The plan is to start off in Texas, create some density, and then move to other regions of the country and do the same. Frontpoint will not be rebranding the organizations it acquires, however. The goal is to centralize the MA focus, while keeping things hyper-localized on the provider level.

“We may not even go with a single EMR,” Korte said. “We don’t have the goal to just drive efficiency for the sake of the bottom line. Our goal is to grow, win in the markets and create a significant amount of volume.”

Different MA strategies

Providers have been harsh on the way MA plans pay for home health services, particularly over the last couple years.

Certain providers have even deprioritized MA patients due to staffing constraints and the sub-par rates from plans.
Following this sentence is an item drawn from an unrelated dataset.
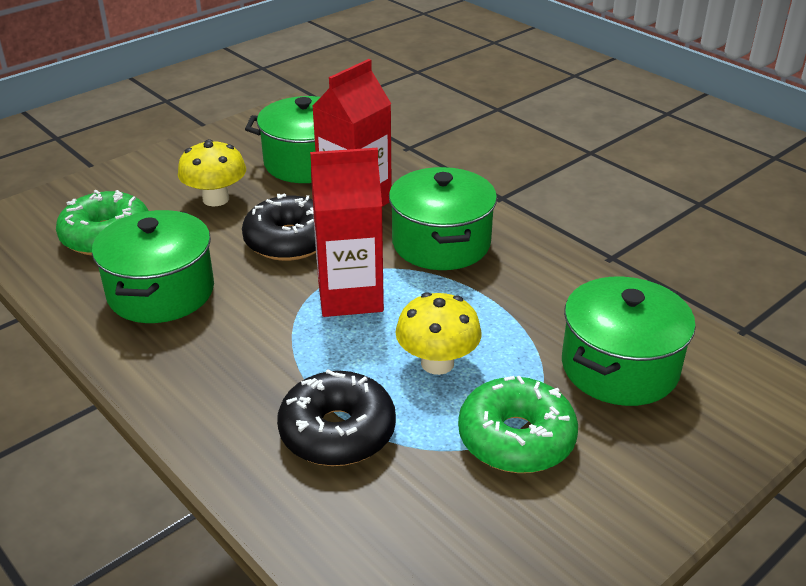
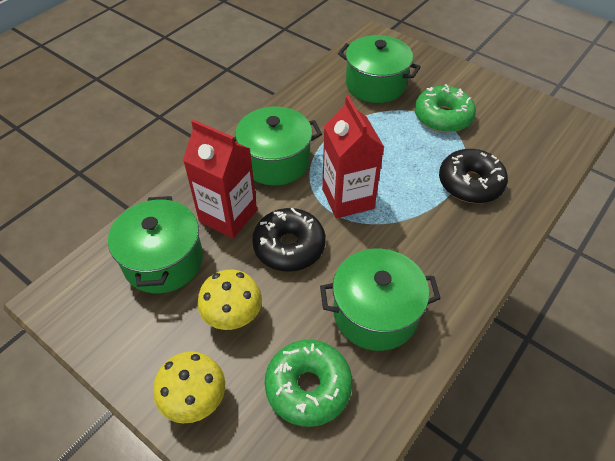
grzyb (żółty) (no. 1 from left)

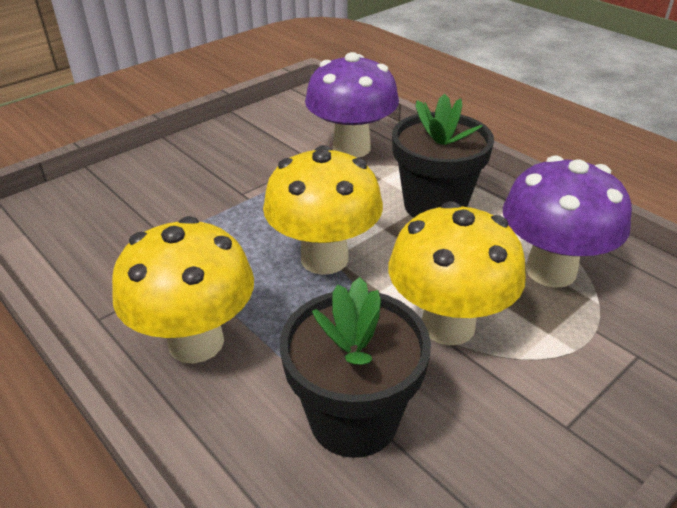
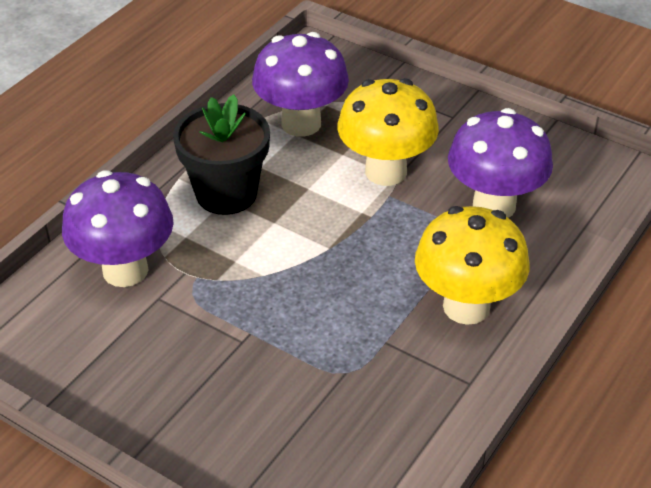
grzyb (żółty) (no. 2 from left in the first image); grzyb (fioletowy) (no. 3 from left)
Still, the larger providers have made it clear they want to flesh things out with MA plans to form more feasible relationships in the future.

At the same time, there are examples of providers that are taking the more “proactive” approach that Frontpoint is.

For instance, the private equity-backed, Tennessee-based HomeFirst Home Healthcare has adjusted its operations to deal with the fact that there are so many more MA beneficiaries than there used to be in the markets it serves.

“It’s just like any other business where your cost of goods sold is below your payment rate,” HomeFirst President and CEO Jim Happ told HHCN in June. “In order to generate a profit, we have to gear ourselves toward the payment. … So I just think we’re better getting out in front of this and being proactive versus moving away from it.”

Korte subscribes to the same logic, which makes him the right man to helm Frontpoint.

As opposed to resisting, his company believes adapting instead is the best way forward. Only time will tell if Frontpoint’s approach is the correct one.

“When you look at the evolution of Medicare Advantage – and the fact that it is a tidal wave – if you’re not engaging in it, you’re about to get sucked up into that tidal wave,” Korte said. “If organizations are not fully prepared to provide care at those MA rates and grow their organization to have that efficiency and that level of value, they’re going to get swept up and not have long futures.”